L’Europe n’est pas isolée dans le monde, et ce qui s’y vit peut avoir des répercussions un peu partout. De même, ce qui se passe ailleurs peut avoir des répercussions chez nous. Nous sommes donc invités à accueillir ce qui nous vient d’ailleurs et qui peut nous questionner, nous enrichir au plan de la réflexion et de la vie. Travailler à ce que tous les mouvements de libération qui existent un peu partout se mettent en relation, communiquent, se soutiennent. La mise en réseau doit s’élargir au plan international. Nous avons en commun d’être faibles face à un ennemi puissant. Ce peut être notre force, si ce que dit Paul dans la première épître aux Corinthiens est vrai : « C’est dans la faiblesse… »
5. Respecter le chemin que Dieu a choisi en Jésus Christ.
Il s’est fait homme.

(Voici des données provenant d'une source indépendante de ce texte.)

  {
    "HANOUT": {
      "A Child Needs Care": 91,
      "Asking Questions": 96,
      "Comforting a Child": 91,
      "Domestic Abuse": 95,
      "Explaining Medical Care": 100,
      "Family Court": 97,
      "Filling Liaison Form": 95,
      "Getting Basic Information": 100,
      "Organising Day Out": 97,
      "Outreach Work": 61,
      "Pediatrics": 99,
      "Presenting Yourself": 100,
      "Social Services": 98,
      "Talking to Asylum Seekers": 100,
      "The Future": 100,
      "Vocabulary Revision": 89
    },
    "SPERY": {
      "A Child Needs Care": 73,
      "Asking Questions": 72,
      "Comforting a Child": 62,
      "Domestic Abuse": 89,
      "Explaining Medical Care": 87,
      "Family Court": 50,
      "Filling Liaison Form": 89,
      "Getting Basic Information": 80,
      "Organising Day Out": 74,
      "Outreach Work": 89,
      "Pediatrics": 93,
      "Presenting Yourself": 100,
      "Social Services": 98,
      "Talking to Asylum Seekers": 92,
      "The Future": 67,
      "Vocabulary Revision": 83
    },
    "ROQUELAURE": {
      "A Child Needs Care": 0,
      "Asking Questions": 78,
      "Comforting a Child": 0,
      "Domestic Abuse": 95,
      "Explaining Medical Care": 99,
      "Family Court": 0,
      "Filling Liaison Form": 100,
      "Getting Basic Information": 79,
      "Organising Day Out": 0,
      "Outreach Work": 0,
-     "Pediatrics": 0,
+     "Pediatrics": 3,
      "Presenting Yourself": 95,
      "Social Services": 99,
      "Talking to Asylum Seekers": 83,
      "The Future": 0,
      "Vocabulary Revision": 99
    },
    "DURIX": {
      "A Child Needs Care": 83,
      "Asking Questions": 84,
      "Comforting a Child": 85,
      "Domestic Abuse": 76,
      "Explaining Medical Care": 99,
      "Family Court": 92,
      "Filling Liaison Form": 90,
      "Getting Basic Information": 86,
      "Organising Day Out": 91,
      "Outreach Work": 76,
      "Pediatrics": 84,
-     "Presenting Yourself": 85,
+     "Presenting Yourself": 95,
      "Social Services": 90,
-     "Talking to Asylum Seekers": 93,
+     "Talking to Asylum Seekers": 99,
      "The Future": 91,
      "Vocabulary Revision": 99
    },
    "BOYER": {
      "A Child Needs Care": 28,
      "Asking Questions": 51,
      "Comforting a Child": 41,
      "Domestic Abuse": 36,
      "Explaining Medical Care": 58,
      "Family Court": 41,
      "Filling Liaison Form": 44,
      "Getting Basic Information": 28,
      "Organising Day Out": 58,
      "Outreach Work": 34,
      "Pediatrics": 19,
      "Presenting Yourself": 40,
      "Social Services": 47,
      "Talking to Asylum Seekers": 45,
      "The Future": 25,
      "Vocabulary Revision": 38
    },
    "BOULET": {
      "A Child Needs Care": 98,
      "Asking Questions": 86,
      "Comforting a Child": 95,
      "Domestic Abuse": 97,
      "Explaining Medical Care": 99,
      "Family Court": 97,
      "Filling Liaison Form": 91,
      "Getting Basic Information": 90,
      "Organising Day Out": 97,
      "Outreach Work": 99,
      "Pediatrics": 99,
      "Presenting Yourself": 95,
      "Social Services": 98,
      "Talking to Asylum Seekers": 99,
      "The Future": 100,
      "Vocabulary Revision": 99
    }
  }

L’humain est donc assez riche pour nous dire quelque chose de Dieu. L’humain est infiniment respectable puisque Dieu a voulu l’assumer. En même temps, Jésus a témoigné d’une certaine manière d’être humain.
Travailler à rendre ce monde toujours plus humain, afin qu’il soit plus conforme à l’espérance de Dieu telle qu’elle s’est manifestée en Jésus, c’est là une priorité absolue. Il ne peut y avoir de christianisme authentique que sur la base d’un humanisme véritable.

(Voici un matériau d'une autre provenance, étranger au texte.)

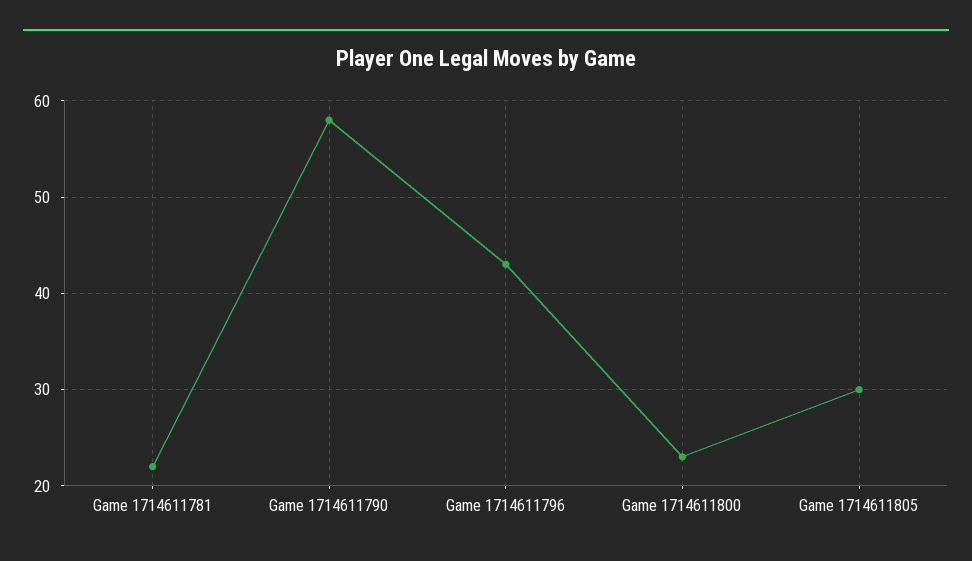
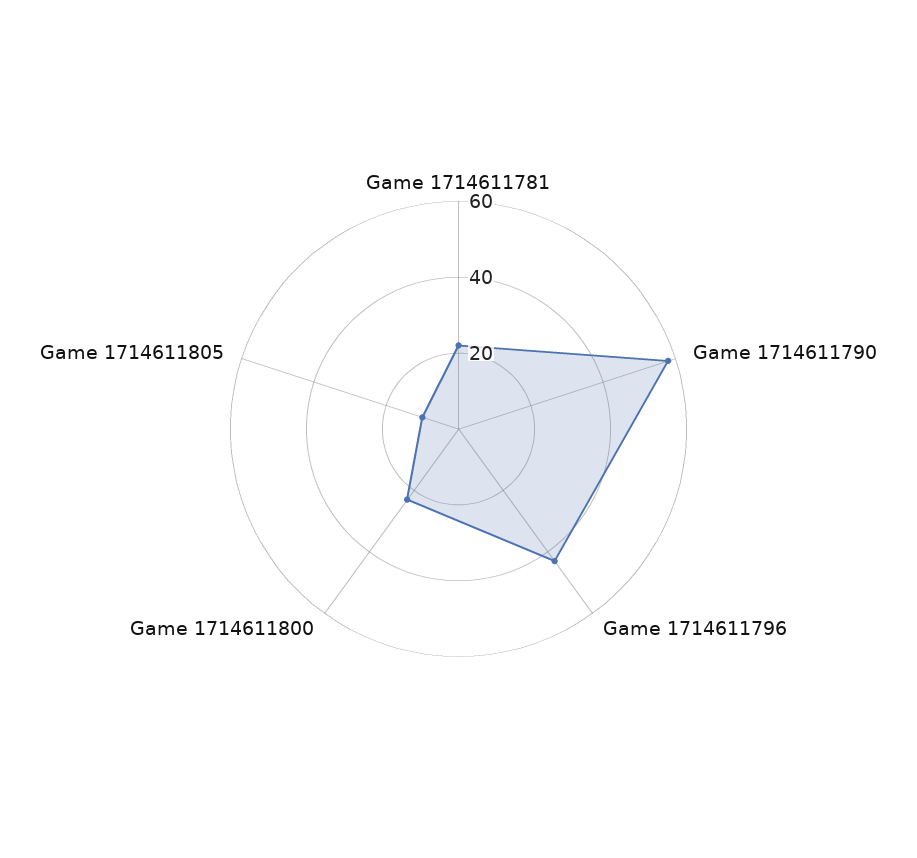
  {
    "Game 1714611781": 22,
    "Game 1714611790": 58,
    "Game 1714611796": 43,
    "Game 1714611800": 23,
-   "Game 1714611805": 30
+   "Game 1714611805": 10
  }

Ici se pose la question des repères. Dans le supermarché des propositions offertes en notre temps, il y a plutôt excès de repères que perte de repères. Pour nous, en tout cas, il y en a au moins deux : la Déclaration des droits de l’homme et du citoyen, et l’Evangile, et cela nous trace un chemin. C’est pour cela que doivent se mobiliser nos communautés d’Eglise. Paul VI a rappelé que c’était la nature même de l’Eglise d’être missionnaire. C’est dire qu’elle ne trouve pas son sens en elle-même, mais hors d’elle, dans le service du monde en vue du Règne de Dieu. Un Règne qui déborde de toute part toutes nos églises. Alors, ne nous y-enfermons surtout pas. La vraie fraternité commence par la fraternité de combat. S’il s’agit de s’engager dans des combats pour subvertir le système écrasant dans lequel nous vivons aujourd’hui, la vraie fraternité, c’est celle des personnes qui sont partie prenante des mêmes combats, avec les mêmes objectifs et en quête des moyens les plus adaptés. Elle déborde tout clivage social, racial ou religieux. L’enjeu est trop grave et trop important pour ne pas mobiliser toutes les bonnes volontés.
Somos Pueblo, somos Iglesia = Nous sommes Peuple, nous sommes Eglise.